> _Source material_
####

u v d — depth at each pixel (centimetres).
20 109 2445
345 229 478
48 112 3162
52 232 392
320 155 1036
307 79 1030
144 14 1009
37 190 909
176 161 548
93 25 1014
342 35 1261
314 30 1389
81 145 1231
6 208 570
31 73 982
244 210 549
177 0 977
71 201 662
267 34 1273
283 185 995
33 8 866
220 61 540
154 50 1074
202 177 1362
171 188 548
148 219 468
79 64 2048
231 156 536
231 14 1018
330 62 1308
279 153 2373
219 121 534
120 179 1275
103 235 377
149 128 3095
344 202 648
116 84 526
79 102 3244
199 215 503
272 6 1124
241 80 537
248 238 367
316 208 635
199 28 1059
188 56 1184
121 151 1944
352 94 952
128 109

####

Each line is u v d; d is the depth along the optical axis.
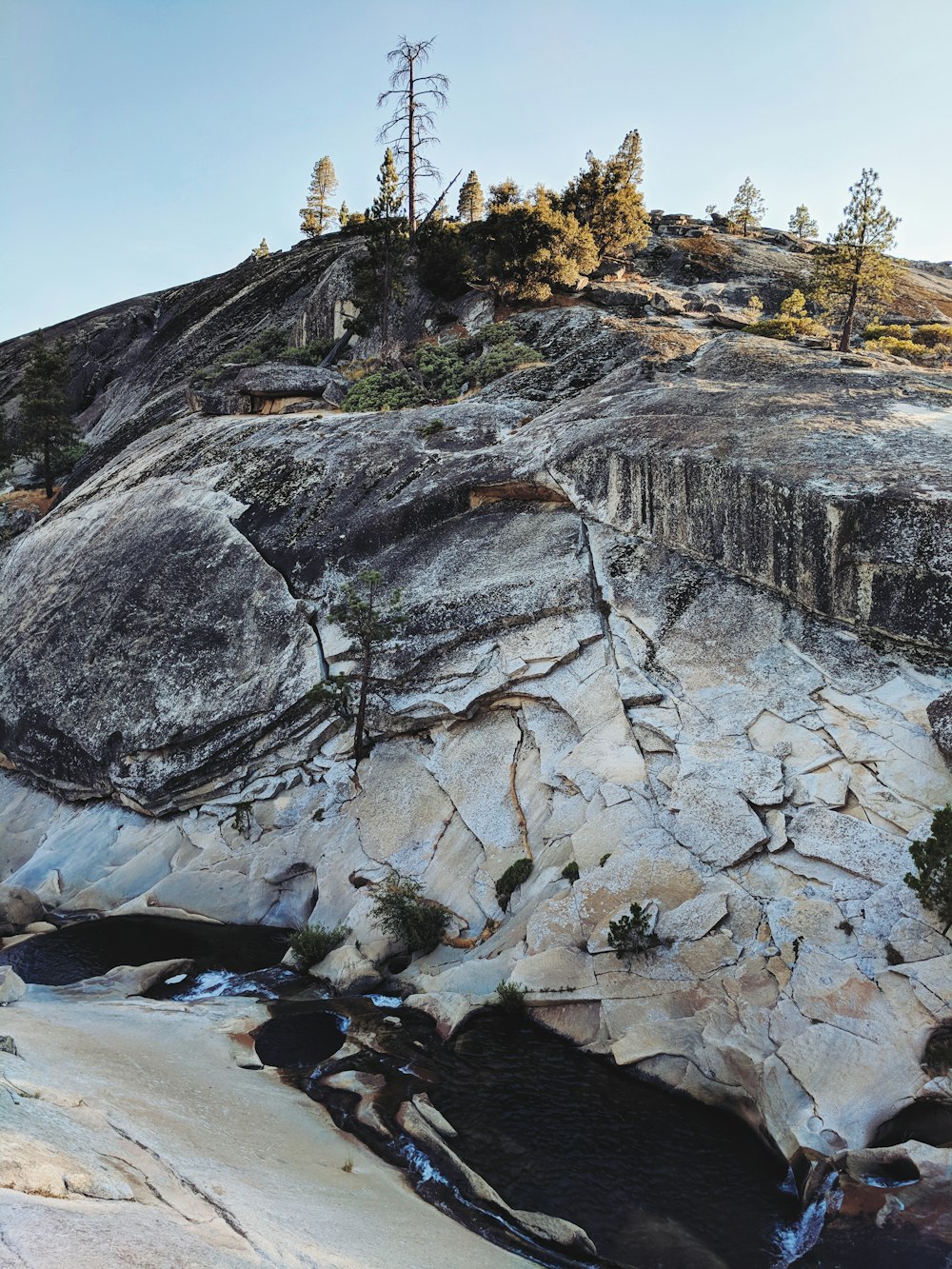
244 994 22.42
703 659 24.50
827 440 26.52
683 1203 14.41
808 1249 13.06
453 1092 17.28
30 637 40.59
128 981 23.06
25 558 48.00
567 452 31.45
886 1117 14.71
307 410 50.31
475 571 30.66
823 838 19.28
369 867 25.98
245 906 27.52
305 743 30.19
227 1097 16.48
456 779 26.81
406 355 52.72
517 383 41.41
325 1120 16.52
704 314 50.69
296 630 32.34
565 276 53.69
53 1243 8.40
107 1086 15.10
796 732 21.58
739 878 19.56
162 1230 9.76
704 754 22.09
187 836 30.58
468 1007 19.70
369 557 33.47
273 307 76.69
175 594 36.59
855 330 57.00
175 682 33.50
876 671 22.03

####

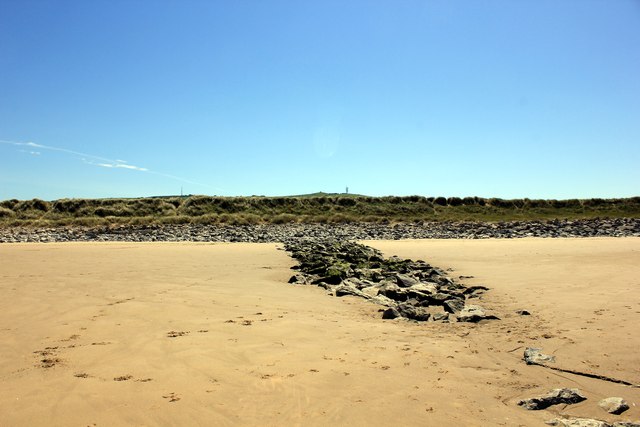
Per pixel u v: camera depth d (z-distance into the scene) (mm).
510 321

####

> _Instructions for the task_
When the line with "704 314 50.69" is reached in the data above, begin copying, and stop after the line with "876 671 22.03"; copy each line exactly, both ends included.

> _Solved exercise_
704 314 50.69
296 630 32.34
565 276 53.69
53 1243 8.40
107 1086 15.10
796 732 21.58
739 878 19.56
162 1230 9.76
704 754 22.09
187 836 30.58
468 1007 19.70
369 557 33.47
273 307 76.69
175 594 36.59
855 330 57.00
175 682 33.50
876 671 22.03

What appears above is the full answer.